### TASK BRIEF
Each entry must appear in the answer exactly as it does here.

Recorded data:

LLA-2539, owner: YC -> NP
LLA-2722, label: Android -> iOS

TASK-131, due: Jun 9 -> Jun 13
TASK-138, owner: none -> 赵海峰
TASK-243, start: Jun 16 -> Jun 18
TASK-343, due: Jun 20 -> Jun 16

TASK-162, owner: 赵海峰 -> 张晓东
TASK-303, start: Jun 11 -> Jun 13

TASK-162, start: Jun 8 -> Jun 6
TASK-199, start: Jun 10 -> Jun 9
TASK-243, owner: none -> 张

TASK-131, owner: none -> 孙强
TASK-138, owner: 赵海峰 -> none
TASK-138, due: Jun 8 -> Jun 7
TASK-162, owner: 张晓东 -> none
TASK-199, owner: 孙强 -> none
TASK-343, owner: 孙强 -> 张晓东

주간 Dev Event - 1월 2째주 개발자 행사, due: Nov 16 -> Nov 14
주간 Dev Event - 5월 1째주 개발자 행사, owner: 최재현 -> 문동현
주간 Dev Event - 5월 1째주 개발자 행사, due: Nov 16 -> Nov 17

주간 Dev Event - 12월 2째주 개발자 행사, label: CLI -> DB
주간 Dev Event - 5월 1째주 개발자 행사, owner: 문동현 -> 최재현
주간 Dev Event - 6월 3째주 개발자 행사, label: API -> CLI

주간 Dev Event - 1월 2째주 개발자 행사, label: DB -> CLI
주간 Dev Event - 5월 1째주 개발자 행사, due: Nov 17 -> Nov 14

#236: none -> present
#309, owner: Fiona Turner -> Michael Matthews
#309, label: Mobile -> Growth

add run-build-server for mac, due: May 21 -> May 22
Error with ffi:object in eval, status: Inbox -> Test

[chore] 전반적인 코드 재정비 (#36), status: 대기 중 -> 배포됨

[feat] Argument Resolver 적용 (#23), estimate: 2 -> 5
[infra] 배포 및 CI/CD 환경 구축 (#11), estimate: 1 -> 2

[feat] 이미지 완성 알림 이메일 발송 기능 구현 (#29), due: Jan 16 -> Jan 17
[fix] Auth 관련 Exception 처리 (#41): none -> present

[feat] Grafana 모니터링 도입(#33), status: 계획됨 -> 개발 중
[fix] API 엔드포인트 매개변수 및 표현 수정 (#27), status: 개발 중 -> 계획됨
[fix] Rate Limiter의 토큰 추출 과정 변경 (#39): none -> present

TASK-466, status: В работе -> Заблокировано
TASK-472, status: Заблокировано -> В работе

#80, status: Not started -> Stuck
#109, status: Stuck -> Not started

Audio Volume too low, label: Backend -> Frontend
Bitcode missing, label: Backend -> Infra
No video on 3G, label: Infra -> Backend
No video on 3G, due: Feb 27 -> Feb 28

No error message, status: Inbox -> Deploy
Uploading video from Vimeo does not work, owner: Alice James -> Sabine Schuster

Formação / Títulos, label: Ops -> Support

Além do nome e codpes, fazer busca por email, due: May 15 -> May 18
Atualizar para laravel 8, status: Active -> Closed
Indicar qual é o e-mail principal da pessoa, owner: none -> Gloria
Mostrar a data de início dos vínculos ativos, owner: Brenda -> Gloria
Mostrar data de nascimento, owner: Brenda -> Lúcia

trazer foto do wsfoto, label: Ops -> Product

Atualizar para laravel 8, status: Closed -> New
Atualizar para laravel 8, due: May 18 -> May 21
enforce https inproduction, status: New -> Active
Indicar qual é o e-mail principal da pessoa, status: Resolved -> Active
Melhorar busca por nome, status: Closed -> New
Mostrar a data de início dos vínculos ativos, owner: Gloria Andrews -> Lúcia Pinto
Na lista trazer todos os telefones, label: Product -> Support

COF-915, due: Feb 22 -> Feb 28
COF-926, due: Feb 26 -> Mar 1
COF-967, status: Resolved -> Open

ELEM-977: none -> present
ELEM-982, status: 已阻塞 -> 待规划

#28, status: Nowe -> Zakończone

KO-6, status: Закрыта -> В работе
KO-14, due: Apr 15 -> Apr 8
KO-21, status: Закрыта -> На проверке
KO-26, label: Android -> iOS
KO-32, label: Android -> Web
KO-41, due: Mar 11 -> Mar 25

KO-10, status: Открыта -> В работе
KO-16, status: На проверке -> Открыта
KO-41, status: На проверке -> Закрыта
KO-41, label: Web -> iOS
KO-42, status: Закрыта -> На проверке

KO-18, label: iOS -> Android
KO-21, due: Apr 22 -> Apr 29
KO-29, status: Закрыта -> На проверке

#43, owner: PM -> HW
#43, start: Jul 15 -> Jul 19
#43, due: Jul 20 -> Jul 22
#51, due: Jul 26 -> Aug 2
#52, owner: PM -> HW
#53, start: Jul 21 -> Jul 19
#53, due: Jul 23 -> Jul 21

### RESULT OF THIS EXERCISE
LLA-2539, owner: YC -> NP
LLA-2722, label: Android -> iOS

TASK-131, due: Jun 9 -> Jun 13
TASK-138, owner: none -> 赵海峰
TASK-243, start: Jun 16 -> Jun 18
TASK-343, due: Jun 20 -> Jun 16

TASK-162, owner: 赵海峰 -> 张晓东
TASK-303, start: Jun 11 -> Jun 13

TASK-162, start: Jun 8 -> Jun 6
TASK-199, start: Jun 10 -> Jun 9
TASK-243, owner: none -> 张

TASK-131, owner: none -> 孙强
TASK-138, owner: 赵海峰 -> none
TASK-138, due: Jun 8 -> Jun 7
TASK-162, owner: 张晓东 -> none
TASK-199, owner: 孙强 -> none
TASK-343, owner: 孙强 -> 张晓东

주간 Dev Event - 1월 2째주 개발자 행사, due: Nov 16 -> Nov 14
주간 Dev Event - 5월 1째주 개발자 행사, owner: 최재현 -> 문동현
주간 Dev Event - 5월 1째주 개발자 행사, due: Nov 16 -> Nov 17

주간 Dev Event - 12월 2째주 개발자 행사, label: CLI -> DB
주간 Dev Event - 5월 1째주 개발자 행사, owner: 문동현 -> 최재현
주간 Dev Event - 6월 3째주 개발자 행사, label: API -> CLI

주간 Dev Event - 1월 2째주 개발자 행사, label: DB -> CLI
주간 Dev Event - 5월 1째주 개발자 행사, due: Nov 17 -> Nov 14

#236: none -> present
#309, owner: Fiona Turner -> Michael Matthews
#309, label: Mobile -> Growth

add run-build-server for mac, due: May 21 -> May 22
Error with ffi:object in eval, status: Inbox -> Test

[chore] 전반적인 코드 재정비 (#36), status: 대기 중 -> 배포됨

[feat] Argument Resolver 적용 (#23), estimate: 2 -> 5
[infra] 배포 및 CI/CD 환경 구축 (#11), estimate: 1 -> 2

[feat] 이미지 완성 알림 이메일 발송 기능 구현 (#29), due: Jan 16 -> Jan 17
[fix] Auth 관련 Exception 처리 (#41): none -> present

[feat] Grafana 모니터링 도입(#33), status: 계획됨 -> 개발 중
[fix] API 엔드포인트 매개변수 및 표현 수정 (#27), status: 개발 중 -> 계획됨
[fix] Rate Limiter의 토큰 추출 과정 변경 (#39): none -> present

TASK-466, status: В работе -> Заблокировано
TASK-472, status: Заблокировано -> В работе

#80, status: Not started -> Stuck
#109, status: Stuck -> Not started

Audio Volume too low, label: Backend -> Frontend
Bitcode missing, label: Backend -> Infra
No video on 3G, label: Infra -> Backend
No video on 3G, due: Feb 27 -> Feb 28

No error message, status: Inbox -> Deploy
Uploading video from Vimeo does not work, owner: Alice James -> Sabine Schuster

Formação / Títulos, label: Ops -> Support

Além do nome e codpes, fazer busca por email, due: May 15 -> May 18
Atualizar para laravel 8, status: Active -> Closed
Indicar qual é o e-mail principal da pessoa, owner: none -> Gloria
Mostrar a data de início dos vínculos ativos, owner: Brenda -> Gloria
Mostrar data de nascimento, owner: Brenda -> Lúcia

trazer foto do wsfoto, label: Ops -> Product

Atualizar para laravel 8, status: Closed -> New
Atualizar para laravel 8, due: May 18 -> May 21
enforce https inproduction, status: New -> Active
Indicar qual é o e-mail principal da pessoa, status: Resolved -> Active
Melhorar busca por nome, status: Closed -> New
Mostrar a data de início dos vínculos ativos, owner: Gloria Andrews -> Lúcia Pinto
Na lista trazer todos os telefones, label: Product -> Support

COF-915, due: Feb 22 -> Feb 28
COF-926, due: Feb 26 -> Mar 1
COF-967, status: Resolved -> Open

ELEM-977: none -> present
ELEM-982, status: 已阻塞 -> 待规划

#28, status: Nowe -> Zakończone

KO-6, status: Закрыта -> В работе
KO-14, due: Apr 15 -> Apr 8
KO-21, status: Закрыта -> На проверке
KO-26, label: Android -> iOS
KO-32, label: Android -> Web
KO-41, due: Mar 11 -> Mar 25

KO-10, status: Открыта -> В работе
KO-16, status: На проверке -> Открыта
KO-41, status: На проверке -> Закрыта
KO-41, label: Web -> iOS
KO-42, status: Закрыта -> На проверке

KO-18, label: iOS -> Android
KO-21, due: Apr 22 -> Apr 29
KO-29, status: Закрыта -> На проверке

#43, owner: PM -> HW
#43, start: Jul 15 -> Jul 19
#43, due: Jul 20 -> Jul 22
#51, due: Jul 26 -> Aug 2
#52, owner: PM -> HW
#53, start: Jul 21 -> Jul 19
#53, due: Jul 23 -> Jul 21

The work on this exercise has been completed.